● What to produce: The records must be retyped exactly, with no pictures included.

● Material provided:
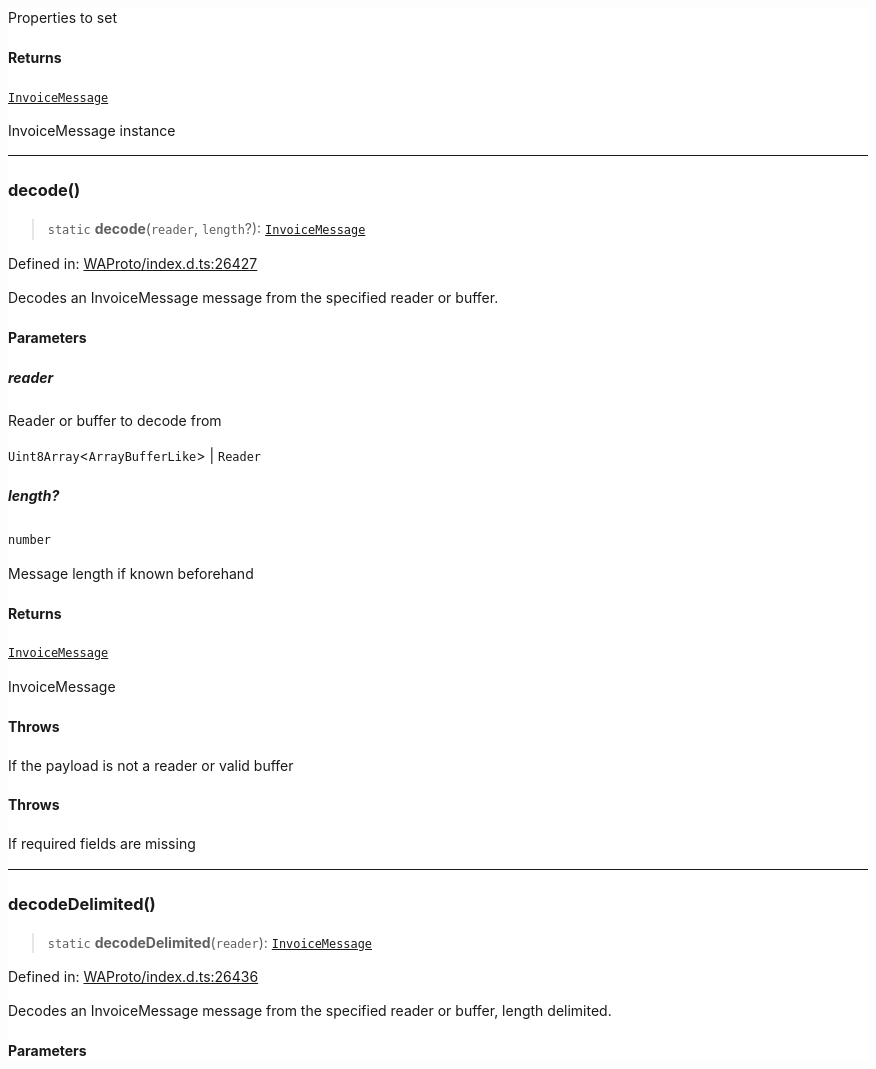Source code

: Properties to set

#### Returns

[`InvoiceMessage`](InvoiceMessage.md)

InvoiceMessage instance

***

### decode()

> `static` **decode**(`reader`, `length`?): [`InvoiceMessage`](InvoiceMessage.md)

Defined in: [WAProto/index.d.ts:26427](https://github.com/Fokusdotid/bail/blob/3bcafd64e13ba51a595ace0ee7bd2c9c52ab1814/WAProto/index.d.ts#L26427)

Decodes an InvoiceMessage message from the specified reader or buffer.

#### Parameters

##### reader

Reader or buffer to decode from

`Uint8Array`\<`ArrayBufferLike`\> | `Reader`

##### length?

`number`

Message length if known beforehand

#### Returns

[`InvoiceMessage`](InvoiceMessage.md)

InvoiceMessage

#### Throws

If the payload is not a reader or valid buffer

#### Throws

If required fields are missing

***

### decodeDelimited()

> `static` **decodeDelimited**(`reader`): [`InvoiceMessage`](InvoiceMessage.md)

Defined in: [WAProto/index.d.ts:26436](https://github.com/Fokusdotid/bail/blob/3bcafd64e13ba51a595ace0ee7bd2c9c52ab1814/WAProto/index.d.ts#L26436)

Decodes an InvoiceMessage message from the specified reader or buffer, length delimited.

#### Parameters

● Response box:
Source code

: Properties to set

#### Returns

[`InvoiceMessage`](InvoiceMessage.md)

InvoiceMessage instance

***

### decode()

> `static` **decode**(`reader`, `length`?): [`InvoiceMessage`](InvoiceMessage.md)

Defined in: [WAProto/index.d.ts:26427](https://github.com/Fokusdotid/bail/blob/3bcafd64e13ba51a595ace0ee7bd2c9c52ab1814/WAProto/index.d.ts#L26427)

Decodes an InvoiceMessage message from the specified reader or buffer.

#### Parameters

##### reader

Reader or buffer to decode from

`Uint8Array`\<`ArrayBufferLike`\> | `Reader`

##### length?

`number`

Message length if known beforehand

#### Returns

[`InvoiceMessage`](InvoiceMessage.md)

InvoiceMessage

#### Throws

If the payload is not a reader or valid buffer

#### Throws

If required fields are missing

***

### decodeDelimited()

> `static` **decodeDelimited**(`reader`): [`InvoiceMessage`](InvoiceMessage.md)

Defined in: [WAProto/index.d.ts:26436](https://github.com/Fokusdotid/bail/blob/3bcafd64e13ba51a595ace0ee7bd2c9c52ab1814/WAProto/index.d.ts#L26436)

Decodes an InvoiceMessage message from the specified reader or buffer, length delimited.

#### Parameters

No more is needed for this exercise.